Isaac Ardis

Statements

Spring 2011 (Chapters 1 & 2)

I am honing a discipline – behaviourally, intellectually, technically, and formally – striving to realize an impossible union between sophistication and raw intuition. Painting is a process like dance, kung fu, meditation, or true play. It is dynamic and multifaceted dialog between self and medium; abstract and concrete. The challenge of building material proof of an authentic, intentional, and deeply paradoxical encounter forces the artist to acknowledge and celebrate his own limitations while simultaneously struggling to go beyond them. Good painting resonates these kinds of tensions and rebuts categorical comprehension, embracing communication that embodies and denies structure.
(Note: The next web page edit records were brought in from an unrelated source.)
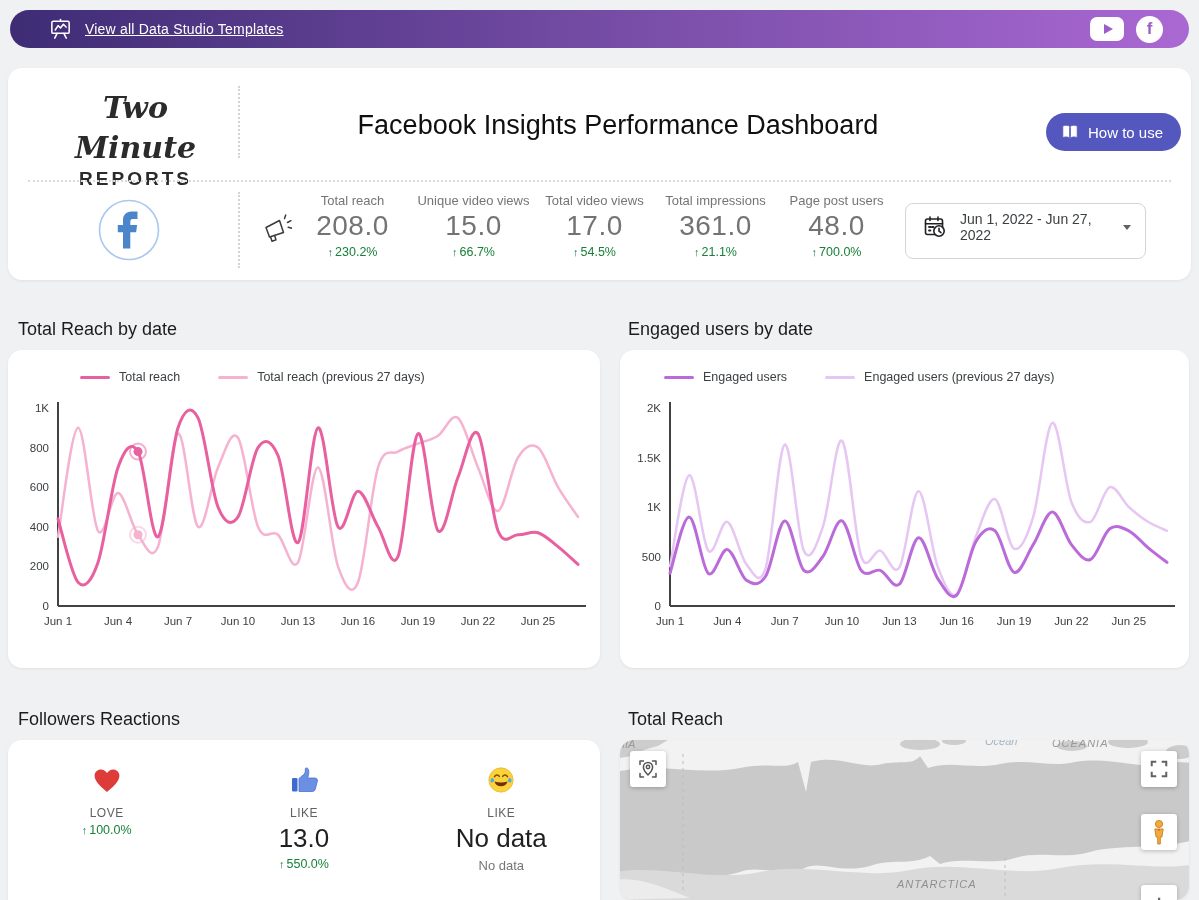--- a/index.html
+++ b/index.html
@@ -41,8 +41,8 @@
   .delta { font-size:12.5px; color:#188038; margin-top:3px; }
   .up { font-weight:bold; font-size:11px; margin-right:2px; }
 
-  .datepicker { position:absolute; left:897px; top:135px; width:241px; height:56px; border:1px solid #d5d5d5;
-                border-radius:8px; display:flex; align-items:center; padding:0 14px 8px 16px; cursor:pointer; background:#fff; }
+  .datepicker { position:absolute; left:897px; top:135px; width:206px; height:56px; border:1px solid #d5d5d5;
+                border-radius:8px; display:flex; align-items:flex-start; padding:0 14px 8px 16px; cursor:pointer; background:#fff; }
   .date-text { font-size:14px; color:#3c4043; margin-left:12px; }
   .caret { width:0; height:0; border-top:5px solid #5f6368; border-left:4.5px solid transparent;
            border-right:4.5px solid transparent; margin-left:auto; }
My distinct influences range from Gestalt psychology to Girl Talk mashups, motorcycle philosophy to Banksy to Bruce Lee. I am fascinated with color, symbol, the creative act of seeing, and the interaction between part and whole. My art is meant to engage in conversation with that of other artists and to reciprocate the inspiration I’ve found in nearly all aspects of experience.


Professor Amer Kobaslija has been a profound and invigorating mentor, and his guidance has invaluably imprinted my study and practice. Among much else, I have learned that finishing a piece is much harder than the first mark. This art serves as a kind of capstone to my Bowdoin liberal arts education, marking a transition between chapters of my own development as a student and as a creator. These works reflect the beginning of an obsession.

 

Winter 2011 – Summer 2012 (Chapters 3 & 4)

In the winter of 2011 I returned home from Munich, having spent half a year working for management consulting firm Oliver Wyman. It was good work, and if I weren’t a painter I would still be there. After several months at home, I moved to Brunswick, Maine, to be close to another incredible mentor and artist, John Bisbee. I spent the summer making art in a portion of his studio and helping him sometimes with his projects too.

I have been fascinated with questions of arbitrariness and ambiguity. Arbitrariness: Why make a thing one way and not another? Was it made on purpose? And ambiguity: What is it, exactly? Dealing and playing with these ideas I explored my own symbol-structures and invented new methods in my painting from experimental, conceptually focused, and systems-driven perspectives. Perhaps most importantly, I practiced destroying and re-building my own marks and the reasons behind them. I have gained only a reminder of the fundamental freedom each person inherits, artist or not. Freedom to play, communicate, challenge, explore, and to come to know oneself and the world.

Along with new ways of painting I have worked to approach challenges that were and are to me very scary, like painting pictures of people. Facing personally momentous challenges like this, when the possibility of failure and fear of the unknown loom – I am working to make adventure my home. Then I am forced to desperate improvisation, and in that clumsy, vulgar world, honesty sometimes gives way to something weird and decent.

A question I am often asked is, “How do you know when a piece is finished?” My answer is simple: I laugh.